Leitsatz (amtlich)

Kann ein Arbeitsloser sowohl wegen rechtlicher oder tatsächlicher Bindungen (AVAVG § 76 Abs 1 Nr 3) als auch wegen seines Leistungsvermögens (AVAVG § 76 Abs 1 Nr 7) keine volle Arbeitsstelle, aber immerhin eine solche von mehr als wöchentlich 24 Stunden (AVAVG § 66 Abs 2 Nr 2) wahrnehmen, so steht er der Arbeitsvermittlung zur Verfügung, ohne daß zu prüfen wäre, ob solche Beschäftigungsverhältnisse auf dem allgemeinen Arbeitsmarkt üblich sind.

 

Leitsatz (redaktionell)

Durch AVAVG § 76 Abs 1 Nr 3 werden nur solche Personen begünstigt, bei denen Umstände iS dieser Vorschrift tatsächlich vorliegen. Hier braucht nur ein Leistungsvermögen gegeben zu sein, das ausreicht, um die Arbeitszeit einzuhalten, die mit Rücksicht auf die sonstigen Umstände iS des AVAVG § 76 Abs 1 Nr 3 noch möglich ist.

 

Normenkette

AVAVG § 76 Abs. 1 Nr. 3 Fassung: 1957-04-03, Nr. 2 Fassung: 1957-04-03, § 66 Abs. 2 Nr. 2 Fassung: 1957-04-03

 

Tenor

Auf die Revision der Klägerin wird das Urteil des Landessozialgerichts Niedersachsen vom 27. März 1962 aufgehoben.

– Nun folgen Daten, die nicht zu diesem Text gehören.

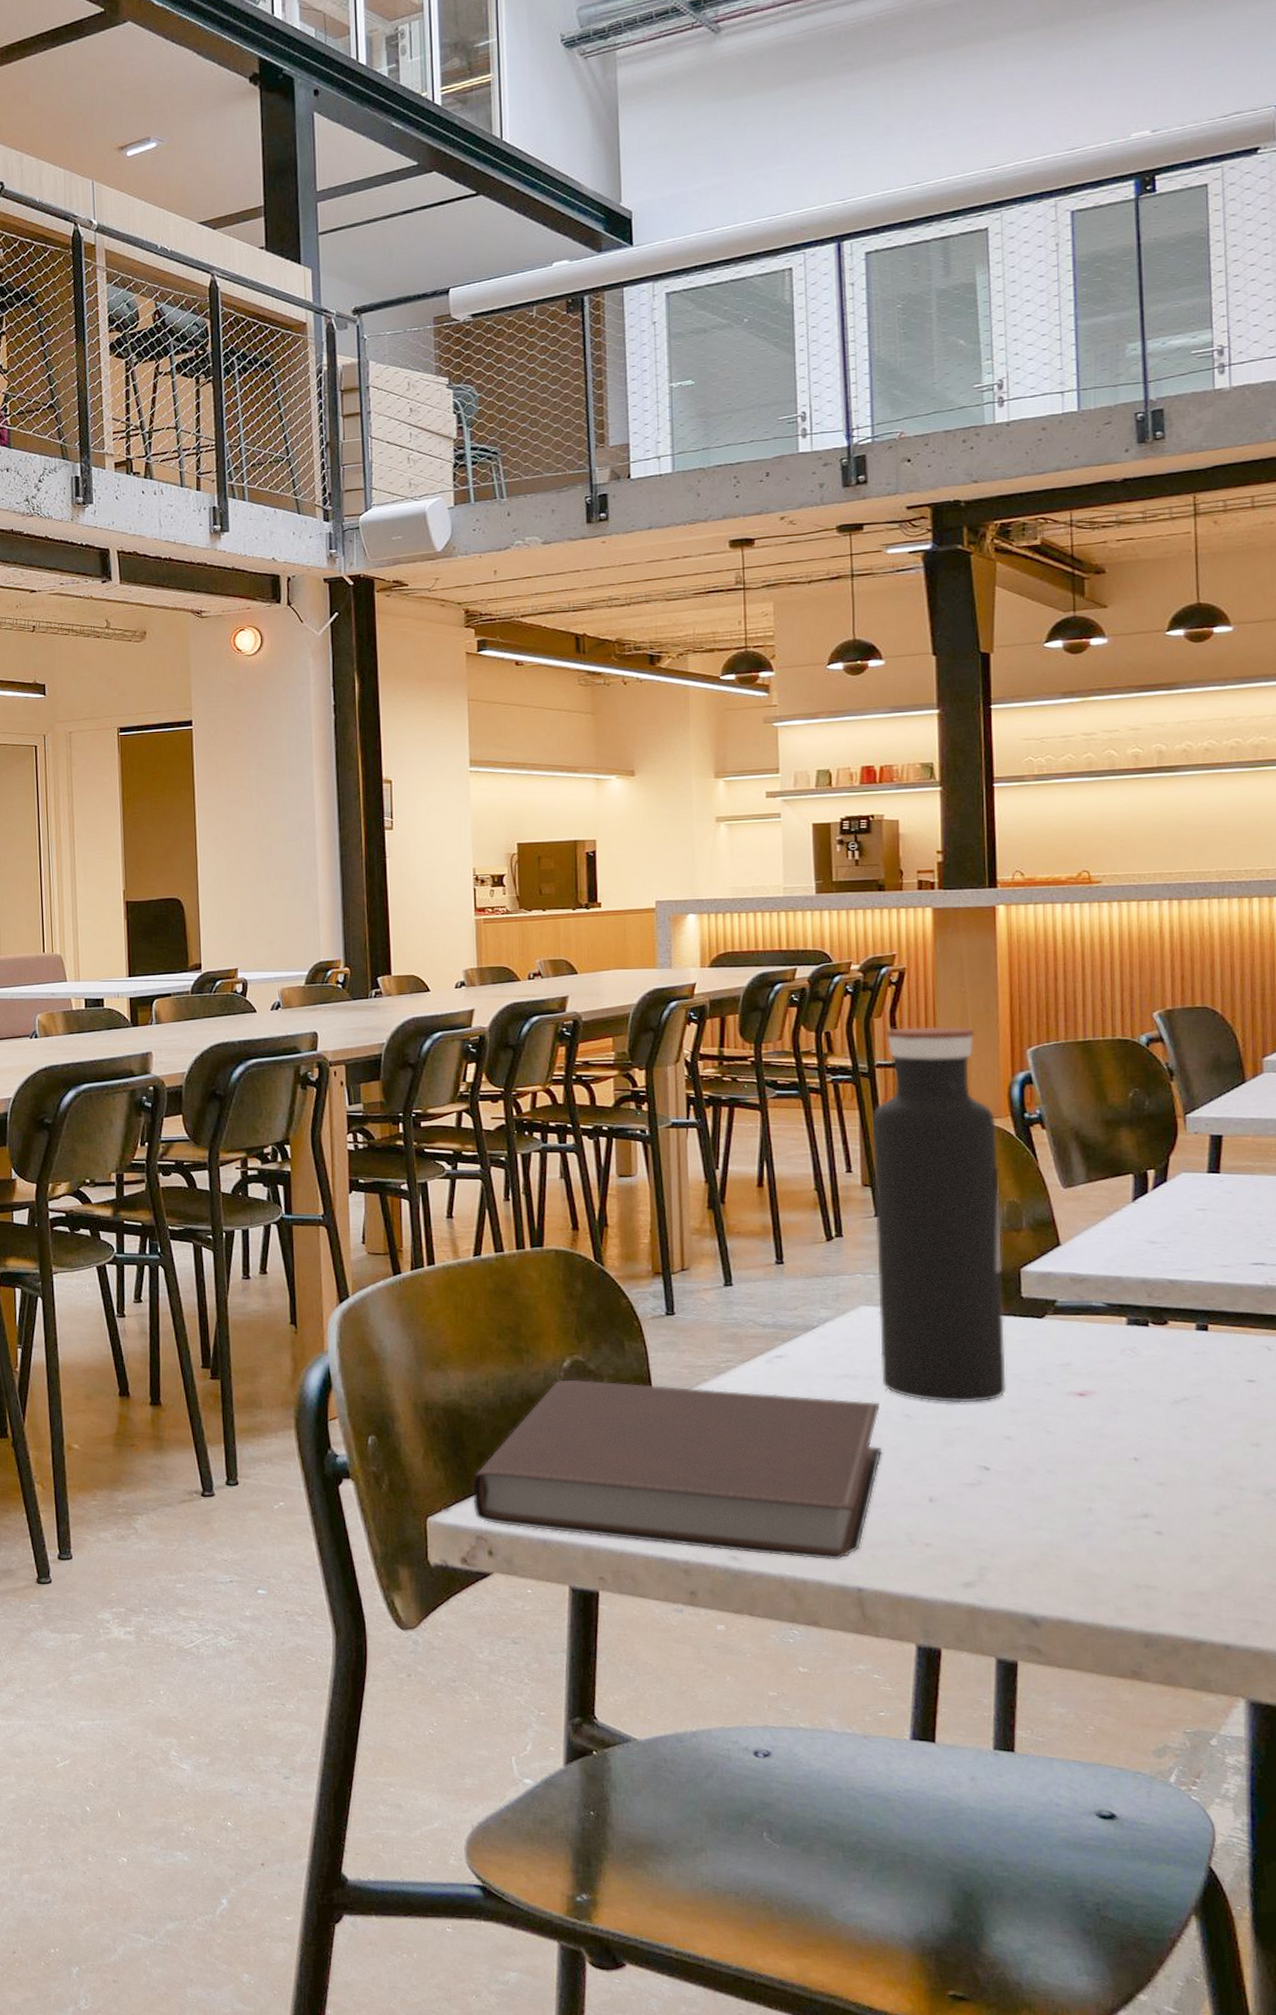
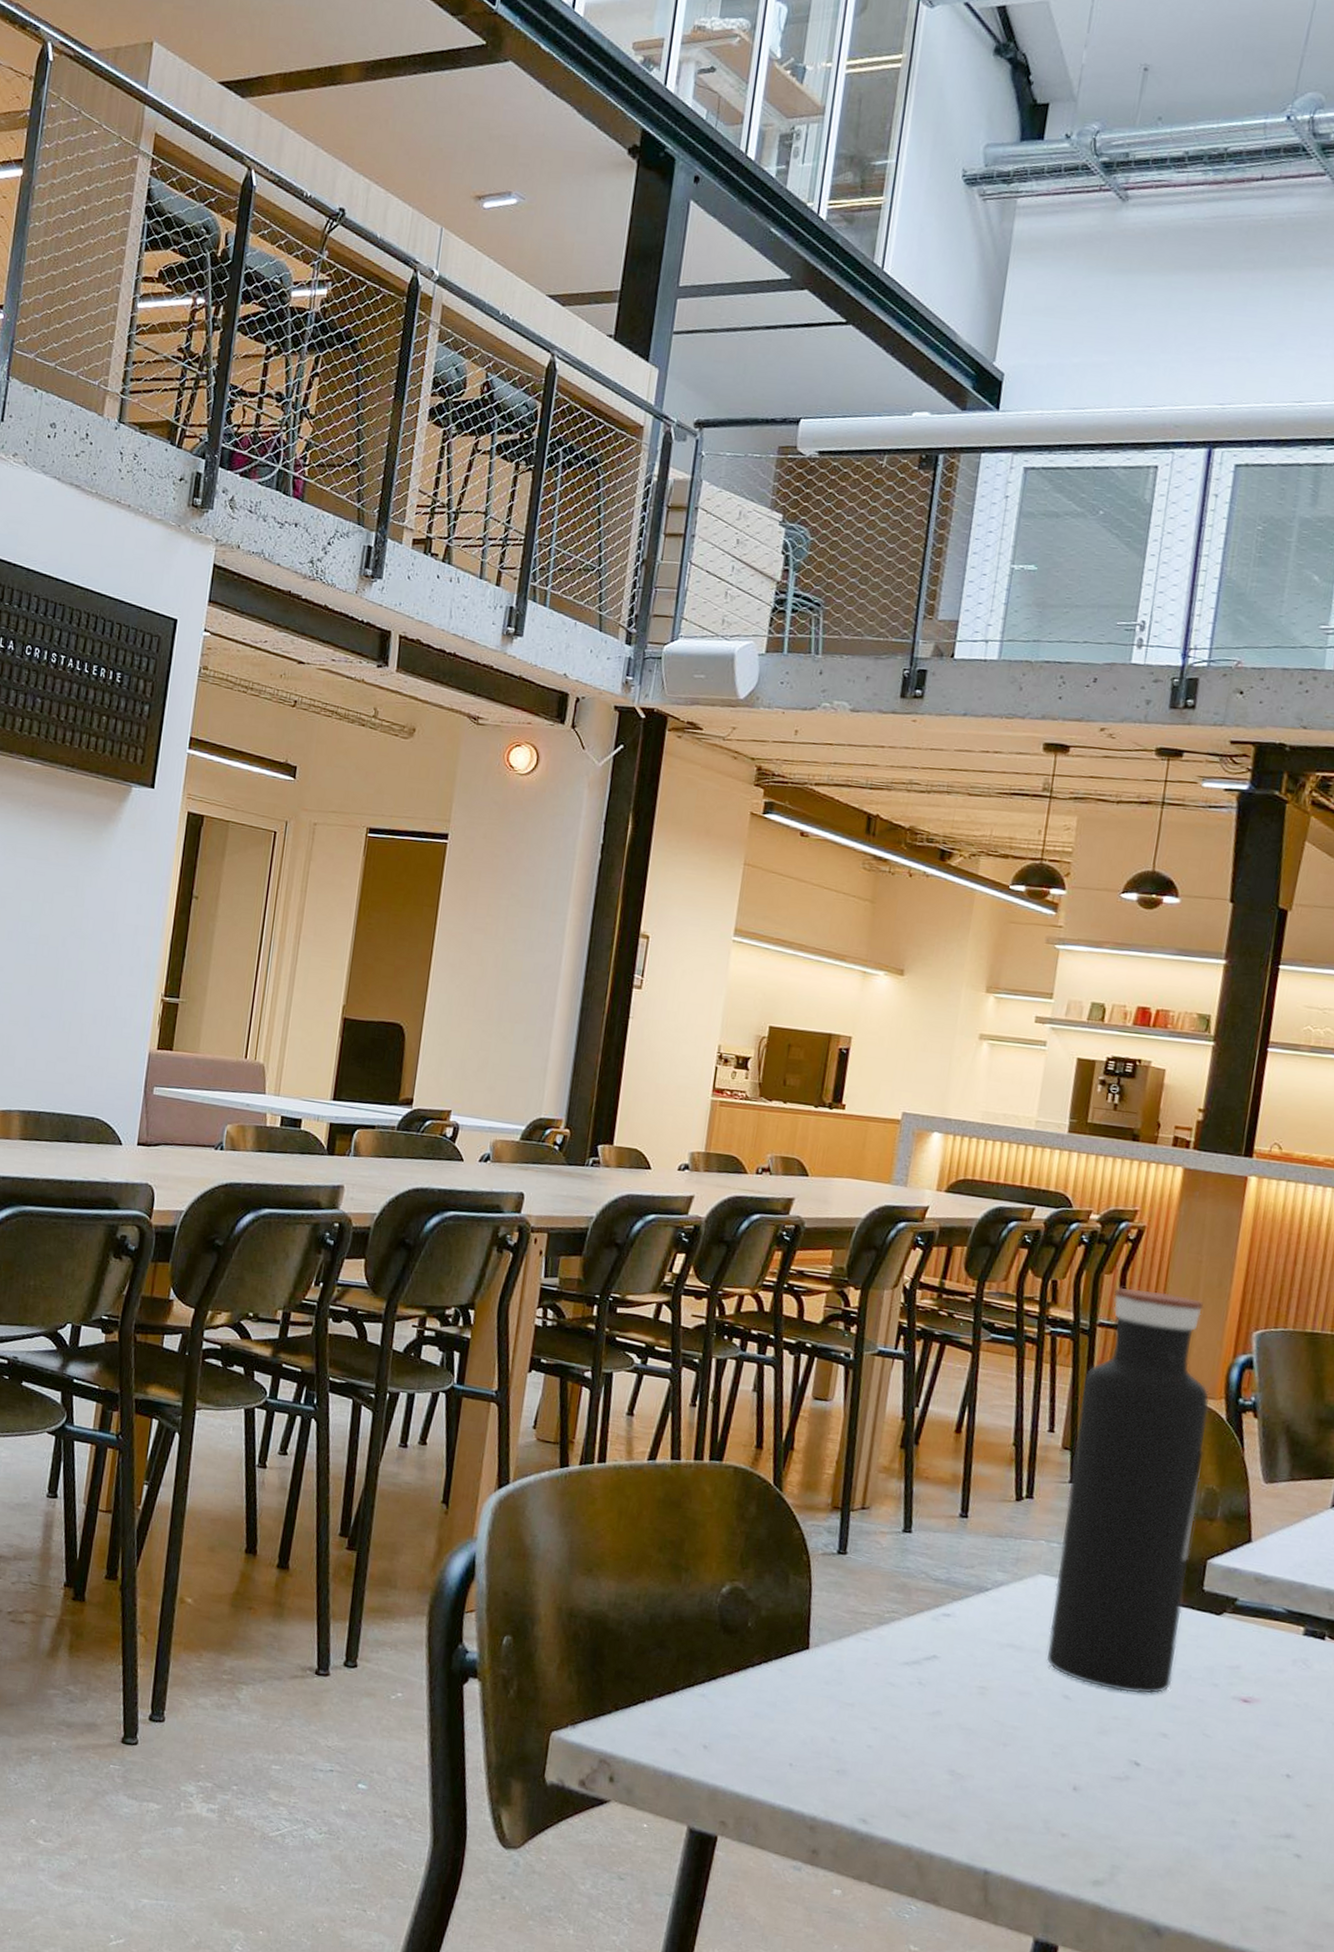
notebook: present [472,1379,882,1560] -> none [601,1605,1041,1839]

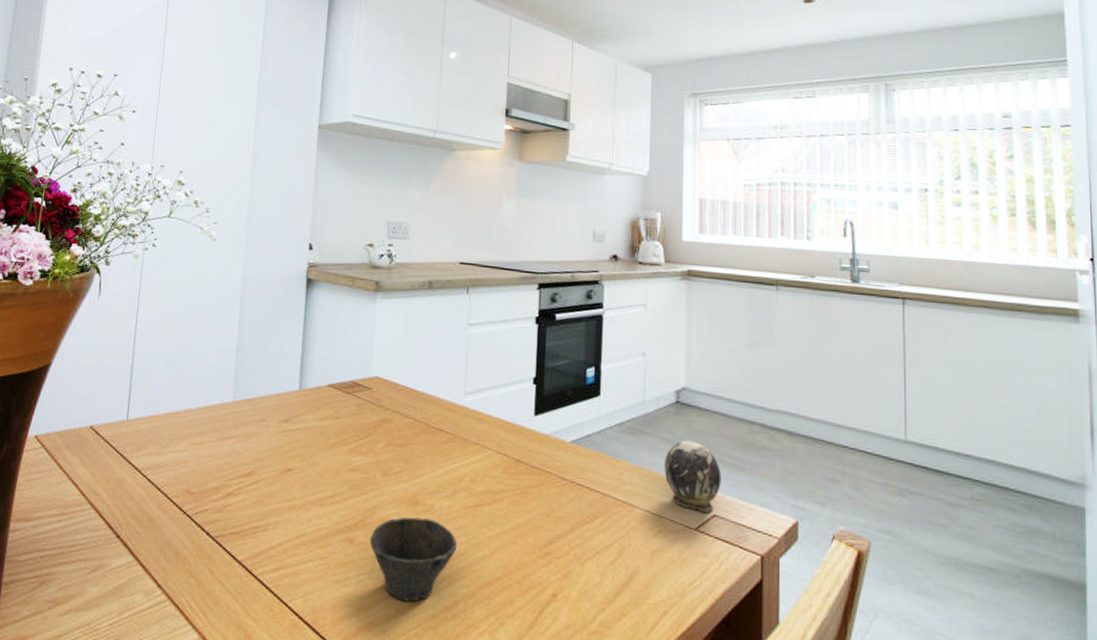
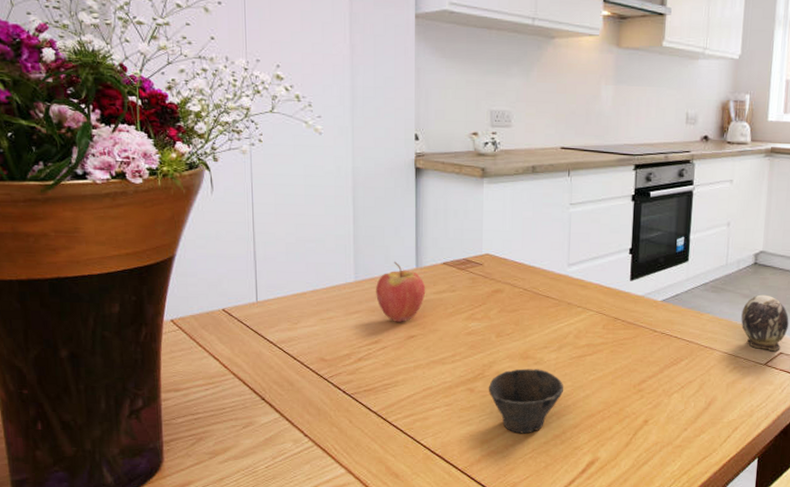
fruit: none [254,380,308,452] -> present [376,261,426,322]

Die Sache wird zur erneuten Verhandlung und Entscheidung an das Landessozialgericht zurückverwiesen.

Von Rechts wegen.

 

Gründe

I.

Die 1908 geborene, seit 1950 verwitwete Klägerin bewohnt in Celle in nächster Nähe des Allgemeinen Krankenhauses eine Zweizimmerwohnung. Ihr Sohn war während seiner Schulzeit ein Jahr als Austauschschüler in den Vereinigten Staaten von Amerika. Er legte im März 1959 seine Reifeprüfung ab, erfüllte anschließend seine Wehrpflicht und studiert seit dem Sommersemester 1961 Psychologie.

Die Klägerin arbeitet seit 1924 als Apothekenhelferin. Sie war vom 1. Februar 1952 bis zum 31. März 1957 in der Apotheke des Allgemeinen Krankenhauses in C voll beschäftigt. Vom 1. bis zum 30. April 1957 arbeitete sie fünf Stunden täglich (30 Wochenstunden) und seit 1. Mai 1957 drei Stunden täglich. Vom 19. August 1957 an war sie zehn Tage lang wieder voll, danach als Vertretung teils voll, teils fünf, teils drei Stunden tätig.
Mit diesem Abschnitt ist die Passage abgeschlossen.